To be sure, that inflation rate was the same as the prior month's and better
than the 2.5% that economists expected, but it remains above the 2% target the
Federal Reserve has set for the economy. It also doesn't include the spike in
gasoline prices that's happened this month because of the war.
"Looking forward, we expect a spring bulge in inflation due to the spike in
energy prices tied to the Iran war, the duration of which will dictate the
landing spot for headline inflation by year end," according to Gary
Schlossberg, global strategist at Wells Fargo Investment Institute.
High inflation combined with a stagnating economy would create a worst-case
scenario called "stagflation" that the Federal Reserve has no good tools to
fix. Stagflation fears are rising not just because of higher oil prices but
also because of weakness in hiring by U.S. employers.
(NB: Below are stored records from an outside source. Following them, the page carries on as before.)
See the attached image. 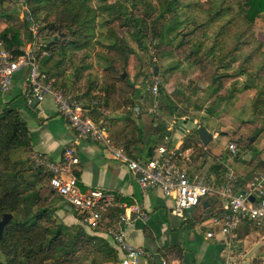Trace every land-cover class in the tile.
Wrapping results in <instances>:
<instances>
[{
	"label": "trees",
	"instance_id": "trees-1",
	"mask_svg": "<svg viewBox=\"0 0 264 264\" xmlns=\"http://www.w3.org/2000/svg\"><path fill=\"white\" fill-rule=\"evenodd\" d=\"M99 1L98 6L90 5L89 0L25 1L42 24L40 33L49 38L45 47L39 49L48 52L42 56L41 71L49 78L55 75V86L65 93L74 95L82 102L88 99L89 103L84 110L97 125L105 126L103 120L106 121L107 115L103 107L107 105V101L102 100L107 92L109 95L117 91L116 80L127 81L122 75V69L127 65V55L134 50L125 33L140 48H146L143 41L149 34L161 41L165 33L175 31L173 37L181 36L179 47L186 46L190 38H196L190 44L186 57L192 58L202 68L206 66L209 69V78L216 91L222 87L226 78L232 80V90L255 88L252 108L261 116L260 127L255 129V135L264 130V45L255 36L253 29L255 20L264 13V0H206V7L202 5V0H115L113 3L108 0ZM100 14L106 16L102 23L106 25L105 33H98L96 30V19ZM0 17L5 21V26L0 30V42L8 52L17 57L22 53L23 45L28 42L22 34L25 24L19 21L17 13L12 10L0 12ZM181 24L192 27L182 33L178 29ZM118 28H124V33H118ZM100 34L109 40L107 44L100 42L106 48L105 53H95L101 60L97 66L105 77V84L101 87L102 94L92 93V89L97 87V77L94 75L90 86L76 95L70 91L71 87L84 74H91L87 70L92 66V43L98 42L96 36ZM188 34L190 37L186 39ZM55 35H58L57 39L54 38ZM205 41H209L206 46ZM53 58H56L54 66L44 69V65ZM117 59L120 69L115 65ZM63 62L71 68L68 77L64 74L67 67L60 68ZM153 73L154 71L151 72ZM241 74L245 75V80L237 87L234 80ZM136 93L137 90L134 89L133 96ZM130 101L135 105L133 100ZM128 115L125 112L122 117H111L107 123L115 124L119 122V118L128 120ZM100 117H103L102 121ZM197 127L192 129L195 136L185 138L183 148L198 144L203 146ZM156 128L159 129L160 142L164 134H170L166 126L162 129L158 124ZM107 130L114 144L132 156L131 149L141 137V128L126 121L119 132L112 128ZM248 141H252L250 137ZM236 144L237 158L241 144ZM29 145L30 131L26 121L16 109L3 106L0 112V217L4 213H10L12 217L4 225L0 237V264H73L78 261H87V264H119L118 252L103 239L89 235L81 225L68 226L52 218L53 210L58 207L44 205L42 192L48 188L45 184H38L42 180L40 177L31 179L26 175L25 161L12 158L13 151ZM152 148L154 146L151 145L149 150ZM151 155L152 152L147 158ZM38 174L41 172L38 171ZM237 183L244 182L237 179ZM48 191L50 195L54 192L52 189ZM214 201L216 209L207 217L219 211V201ZM258 227L261 228L246 220L236 233H240L241 229L248 231Z\"/></svg>",
	"mask_w": 264,
	"mask_h": 264
},
{
	"label": "built area",
	"instance_id": "built-area-1",
	"mask_svg": "<svg viewBox=\"0 0 264 264\" xmlns=\"http://www.w3.org/2000/svg\"><path fill=\"white\" fill-rule=\"evenodd\" d=\"M25 17L30 22L32 36L26 49L14 57L0 42V92H7L12 86L15 73L25 68L31 97L38 102L50 97L57 112L73 131V137L59 161H53L38 151H34L29 158L34 168L43 169L49 174L50 188L65 199L85 225H99L114 201L113 196L102 189H81L75 171L80 163L78 148L83 141L99 143L111 158L124 163L142 191L158 189L165 197L171 198L173 215L183 218L187 210L201 205L204 199H217L219 211L203 222L207 237H213L216 228L224 235L235 237L236 230L246 220L257 226L264 224V172L256 173L251 180L242 186L238 185L233 168L238 152L235 142H228L225 152L218 156L222 169V181L219 183L189 176L184 164L189 160L191 149L183 148L182 143L173 138L174 121L166 122V130L170 134L163 135L161 142L153 148L151 157L141 160L126 154L114 144L108 130L97 125L86 114L82 101L56 87L54 80L41 71L38 50L45 47V43L38 41V27L26 2L23 3L22 13V18ZM40 53L41 56L48 54L43 49ZM147 91L152 99L147 112L154 114L159 109L161 98L160 78L157 75H152L148 81ZM135 111H139L138 106ZM146 218L147 214L142 207L133 204L124 206L117 213L115 222L106 225L107 236L121 253L119 264H148L154 261L155 254L142 245L132 244L125 233L126 223ZM161 261L167 264L166 259Z\"/></svg>",
	"mask_w": 264,
	"mask_h": 264
},
{
	"label": "crops",
	"instance_id": "crops-1",
	"mask_svg": "<svg viewBox=\"0 0 264 264\" xmlns=\"http://www.w3.org/2000/svg\"><path fill=\"white\" fill-rule=\"evenodd\" d=\"M4 26L5 21L0 20V30ZM22 34H25L23 30ZM5 105L19 112L30 131V145L14 151L15 155L14 157L12 155V158L25 161L28 166L31 165L29 156L34 151H38L46 154L53 161H59L64 148L73 137V131L57 112L50 97L41 102H33L25 68L15 73L12 86L7 92H0V112ZM139 121L142 134L132 147L131 155L145 160L150 152H153V148L150 151L149 147L151 145L155 147L160 143V133L156 126L160 124L163 129L168 120L165 123L161 120L152 121L151 115L144 113L139 117ZM170 121H174L175 125L172 131L173 138L183 143L188 136L190 125L184 119L180 122L173 119ZM119 126L116 127L119 128L118 132L123 128V125ZM204 126L210 131L206 125ZM226 144L216 151H212L206 145L203 154L209 150L207 153L210 155L205 158L200 156L196 147H190L189 160L184 164L189 176L221 182L222 169L218 166V156L225 152ZM78 152L80 163L76 167L75 174L79 179L80 187L102 189L110 193L114 201L99 225L81 226L89 235L103 239L118 252L119 258L121 253L107 236L105 228L106 225L115 222L117 213L122 211L124 206L137 204L146 212L147 218L126 223L125 233L132 244L142 245L155 254L154 261L148 264H163L161 260L165 258L167 264H264V235L253 242H250L249 238L252 231L257 228L248 231L241 229L235 237L224 235L216 228L215 235L207 237L206 225L203 222L209 217L207 215L216 209L215 198L204 199L203 205L187 210L183 218L178 217L171 213L173 206L171 198L165 197L158 189L142 191L128 167L111 158L99 143L83 141ZM35 172H26V175L31 179L37 177L42 179V174ZM237 178L244 183L247 181L242 173L238 174ZM40 183L46 184L47 180L43 178L38 184ZM244 183L238 185L242 186ZM57 207L59 208V205ZM56 212L60 213V218L66 225L80 222V216L65 201L62 203V209Z\"/></svg>",
	"mask_w": 264,
	"mask_h": 264
},
{
	"label": "rangeland",
	"instance_id": "rangeland-1",
	"mask_svg": "<svg viewBox=\"0 0 264 264\" xmlns=\"http://www.w3.org/2000/svg\"><path fill=\"white\" fill-rule=\"evenodd\" d=\"M108 1L113 3L115 0ZM0 2V12L12 10L17 13L19 21H23L25 24V28L23 29V33L25 34L23 36L27 38L29 42L32 37L29 30L30 22L26 17L22 18L23 3L25 2L23 0H0ZM99 2V0H89V4L92 6H98L100 4ZM202 5L204 7L207 6L206 0H202ZM29 10L31 12V9ZM31 13L38 27V41L40 43L48 42L49 38L44 37L39 31L42 24L38 21L37 14ZM19 15H21V18H19ZM105 17V14H100L96 19V30L98 33L106 32V25L102 24ZM0 20L4 21V18L0 17ZM191 27V25L184 26V24H181L178 29H181L182 33H186ZM253 29L255 36L263 42L264 45V13L255 20ZM117 30L118 33H124V28H118ZM174 33L175 31L169 34L165 33L161 41H157L149 34L143 41L146 48H140L135 40L125 33V36L134 50L132 54L127 55V65L122 69L125 73L124 78H126L127 81L116 80L117 91L111 92L109 95L107 92V96L102 100L107 101V105L103 107L107 117L106 121L102 119L103 117H100V121L103 120L106 129L112 128L113 131L118 132L117 130L119 128L116 127H120L119 125H123L124 127L126 121H131L132 126L138 125L140 127L139 117L144 113L151 115L152 121L161 120L163 123H165L166 120L170 121L173 119L180 122L184 119V121L188 122L190 125L188 136H195L192 129L195 128V126L197 127V125L204 124L214 135L216 134L207 144L212 151L218 150L220 146L230 141L241 144V146L239 145L240 154L234 159L233 168L235 174L238 175L242 173L246 180H251L256 173L264 172V130L260 134L255 135V129L260 127L261 116H258L252 108V100L256 93L255 88L243 91L232 90V80L226 78L222 87L216 91L214 89L215 86L209 78V69H207L206 66L202 68V65L196 64L192 58L186 57L191 47L190 44L196 38L191 36L193 38H190L191 40L187 42L186 46L179 47L178 43L181 36L177 35L173 37ZM189 37L190 35L188 34L185 38L188 39ZM96 40L98 42H93L91 49L92 56L90 60L92 61V66L87 70L91 74H84L83 78L77 81V84L74 86L70 84V86H72L70 91L76 95L81 94L82 91L90 86L92 79H94V75L97 77V87L92 89V93L98 95L102 94L101 87L105 84V77H103L102 72L97 66L98 61L101 62V60L95 53L99 51L104 52L106 48L103 47L100 42L102 41L107 44L109 40L105 39L102 34L97 35ZM27 43L23 45L22 49H26ZM208 44L209 41H205L204 45L206 46ZM38 53L40 66L42 56L39 50ZM55 62L56 58L50 59L44 65V69H51ZM115 65L120 69L118 66L120 65L118 59ZM234 65L236 66L237 63ZM63 66L67 67L64 74L65 77H68L71 68L64 64V62L60 64V68ZM155 66L157 67L156 75L160 78L161 84V98L159 102L161 109L159 108L158 111L153 114L147 112L152 102L151 96L147 91V85L152 75H154V73L151 74V72H153ZM252 67H254V65ZM219 71H222V69ZM229 71H231V69ZM62 77L59 79L62 80ZM51 78L54 80L56 77L54 75ZM244 80L245 75L241 74L234 81H236L237 87H240ZM130 84L132 86H130ZM134 89L137 90L135 96H133ZM130 100H133L135 105H133ZM88 103V99L84 100L82 102L83 107L85 108ZM136 105L139 107L138 112L135 111ZM125 112L129 114L128 116H130V119L119 118V122L115 124L107 123V120L111 117H122ZM248 137L252 140L251 142L248 141ZM203 146L206 147V145ZM203 146L201 147L198 144L191 147H196V151L201 154L200 156L205 158L209 156L210 153H207L209 152L208 150L206 154H203ZM12 155L14 157V151ZM30 166H32V164L26 166L27 172L36 173L35 171H40L42 179L45 178V181L47 180L45 185L49 190V174L43 169L38 170V168ZM218 166L221 169L219 163ZM32 169H35V171H32ZM48 190L42 192L44 205H50L51 208H55L59 205V208H55V211L53 210L52 218H54L56 222H62L64 224L60 218V213L58 214L56 211L62 209L61 205L65 199L55 191L50 195L51 193ZM79 220V223L70 224L68 226L85 225L81 219ZM262 235H264V224L261 228L258 227L256 230L252 231L249 236L250 242L256 241ZM79 255L77 254V256ZM1 257L2 255L0 254V258ZM73 264H87V261H78Z\"/></svg>",
	"mask_w": 264,
	"mask_h": 264
},
{
	"label": "water",
	"instance_id": "water-1",
	"mask_svg": "<svg viewBox=\"0 0 264 264\" xmlns=\"http://www.w3.org/2000/svg\"><path fill=\"white\" fill-rule=\"evenodd\" d=\"M58 35H55L54 38L57 39ZM154 75L157 74V67L155 66L154 69ZM123 72V76H124ZM33 102H38L35 98H33ZM198 137L203 145H207L213 138V133L209 131L204 125H199L197 127ZM69 208V207H67ZM12 215L10 213H4L2 217L0 218V237L2 236V231L4 225L11 219Z\"/></svg>",
	"mask_w": 264,
	"mask_h": 264
}]
</instances>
On Wall Street, the majority of stocks fell. Campbell's sank 7.1% after the
soup company reported a weaker profit for the latest quarter than analysts
expected. It was hurt by struggles for its snack business, and it cut its
forecasts for revenue and profit this fiscal year.
Helping to limit Wall Street's losses was Oracle, which jumped 9.2%. The
tech giant reported stronger profit and revenue for the latest quarter than
analysts expected. It also raised its forecast for revenue growth next fiscal
year, in part because of demand for cloud computing for artificial-intelligence
training and inferencing.
All told, the S&P 500 fell 5.68 points to 6,775.80. The Dow Jones Industrial
Average dropped 289.24 to 47,417.27, and the Nasdaq composite rose 19.03 to
22,716.13.
In stock markets abroad, indexes fell in Europe following better
performances in Asia. Germany's DAX lost 1.4%, while Japan's Nikkei 225 rose
1.4%.
In the bond market, Treasury yields rose because of the upward pressure from
higher oil prices. The yield on the 10-year Treasury climbed to 4.22% from
4.15% late Tuesday, a notable move for the bond market. Higher yields crank up
the pressure on other investments, pushing downward on their prices.
Because of the spike for oil prices, traders have pushed back forecasts for
when the Fed could resume its cuts to interest rates. President Donald Trump
has been angrily calling for such cuts, which would give the economy and job
market a boost but also potentially worsen inflation.